Im gleichen Jahr – 1926 – entstand Bartóks pianistisches Meisterwerk „Im Freien“, eine Sammlung von fünf Klavierstücken, die an Vielseitigkeit und Imaginationskraft kaum zu übertreffen sind. Schon das erste Stück, dessen Titel „Mit Trommel und Pfeifen“ Bände spricht, führt die rhythmischen Errungenschaften der vorherigen Werke fort und steigert sie zum brachialen Exzess, indem es seiner unbändigen Urgewalt völlig freien Lauf lässt und das Hammerklavier zum Geprügelten werden lässt:



Ähnliche Effekte erzeugt auch das abschließende Stück der Sammlung, das seinem martialischen Titel „Hetzjagd“ durchaus gerecht wird:



Doch auch nach Bartók, in der zweiten Hälfte des 20. Jahrhundert gab es einen großen ungarischen Komponisten, der der Idee, mit impulsiver Rhythmik dem Klavier neue Ausdrucksmöglichkeiten zu entlocken, viel abgewinnen konnte und die Tradition der beiden älteren Meister weiterführte: György Ligeti (1923-2006).
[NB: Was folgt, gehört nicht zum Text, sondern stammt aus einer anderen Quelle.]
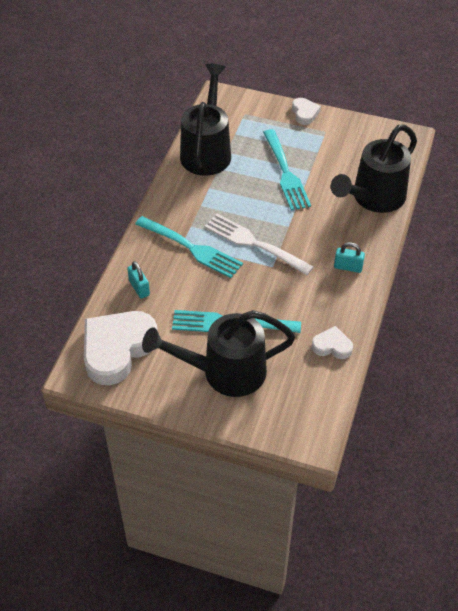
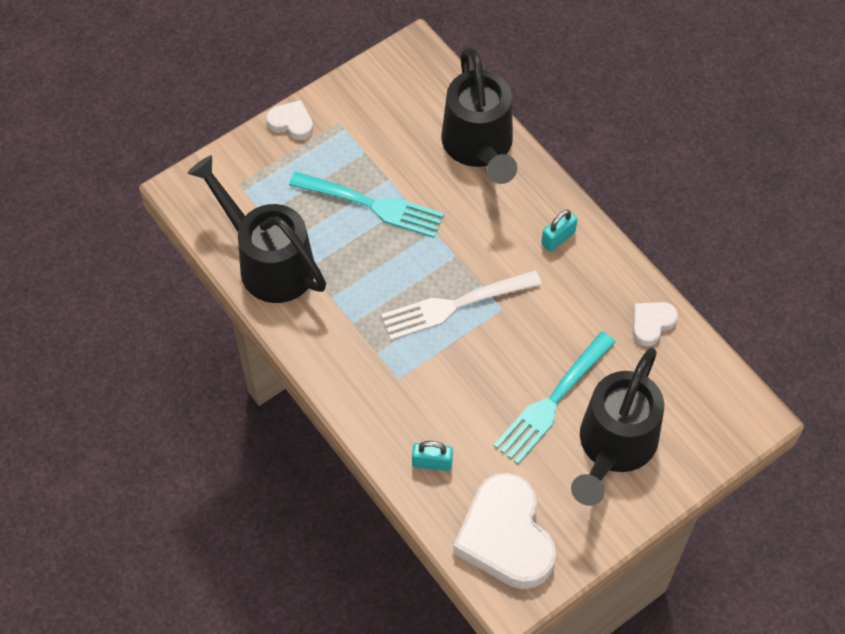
camera: 55 degrees left, 10 degrees up
turquoise fork [135,216,243,278] -> none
So wird sein frühes Meisterwerk „Musica ricercata“, ein elfteiliger Klavierzyklus aus den frühen 1950ern, mit einem Stück eingeleitet, das sich ganz auf die perkussiven Möglichkeiten des Klaviers (also dem reinen Schlageffekt) fokussiert, indem dieses bis zum Schluss aus nur einem einzigen Ton (!!!) mit seinen Oktavtranspositionen besteht und durch rhythmische Variation eine (fast swingende) Welt von atemberaubender Dynamik entstehen lässt:



Das neunte Stück von „Musica ricercata“ ist Ligetis Vorbild gewidmet und soll als posthumes Klagelied für Bartók verstanden werden, das den vom Verstorbenen so beeindruckend verwendeten Schlageffekt des Hammerklaviers nutzt, um eine Aura von Glockenklängen, die von elegischen Tiefen bis hin zu schrill alarmierenden Höhen reichen, zu evozieren:



In seinem achten Stück beweist Ligeti, dass er die von Bartók (und Liszt) effektvoll verwendete Technik auch mit jüngerer Musik aus dem Bereich der swingenden Populärmusik kombinieren konnte:



Besonders beeindruckend gelang Ligeti dies in seinem späteren Werk „Hungarian Rock“ aus den 1970ern, wo er – ohne seine ungarische Herkunft zu leugnen – beweist, dass die altbewährte Schlagtechnik und die überlieferten Rhythmen aus der Volksmusik auch zu effektvollen Rock-Imitationen fähig sind. Ligeti nannte sein Experiment „synthetische Folklore“ und untermauerte das etwas ironische Unternehmen durch die Vorschreibung eines Cembalos (anstatt eines Hammerklaviers) als ausführendes Instrument. Der Witz daran ist, dass das Cembalo den Ton im Gegensatz zum Hammerklavier eben nicht durch einen Schlag erzeugt, sondern durch einen ganz anderen Mechanismus, der es der Gattung der Zupfinstrumente zuordnet. Dennoch bezieht das Stück seine Faszination von der atemberaubenden Rhythmik des vermeintlichen Anschlages. Mehr Swing hatte moderne klassische Musik (eines jung gebliebenen großen Geistes) noch nie und ließ schon damals so manchen „Progressive Rock“-Veteranen vor Neid erblassen:



Den Abschluss macht ein Stück aus Ligetis spätem Meisterwerk, seinen Etüden für Klavier, an denen er seit Mitte der 80er gearbeitet hat und die zu den bedeutendsten Beiträgen zum Klavierrepertoire des 20. Jahrhunderts gehören. In der 14. Etüde ergeht sich Ligeti in einer Tour de Force einem rhythmischen Anschlagsexzess, der wellenartig in die Höhe strebt und keine Grenzen zu haben scheint. Den passenden Namen lieferte Litgeti gleich mit: „Coloana infinită“ („Unendliche Säule“). Hier wird eine Idee, die mit Liszt begann und von Bartók ausgebaut wurde auf die Spitze – in schwindelerregende Höhen – getrieben:



Sowohl Bartók als auch Ligeti sind in Fachkreisen als zwei der größten Komponisten des 20. Jahrhunderts anerkannt. Für Liszt gilt dies im 19. Jahrhundert (noch) nicht. Vielleicht liegt dies aber daran, dass seine wahre Bedeutung erst im 20. Jahrhundert nach und nach wirklich erfasst werden konnte. Seine – teils verstörende – Progressivität bereitete ein Feld an Ausdrucksmöglichkeiten, das seinen Zeitgenossen schlicht unzugänglich war und auf dem erst seine beiden großen Landsleute der nächsten Generationen reiche Ernte halten konnten. Das macht Liszt nicht nur zu ihrem Vordenker und Wegbereiter, sondern auch zum Bruder im Geiste, ohne dem das ungarische Triumvirat nicht vollständig und die Musik im 20. Jahrhundert unendlich ärmer wäre.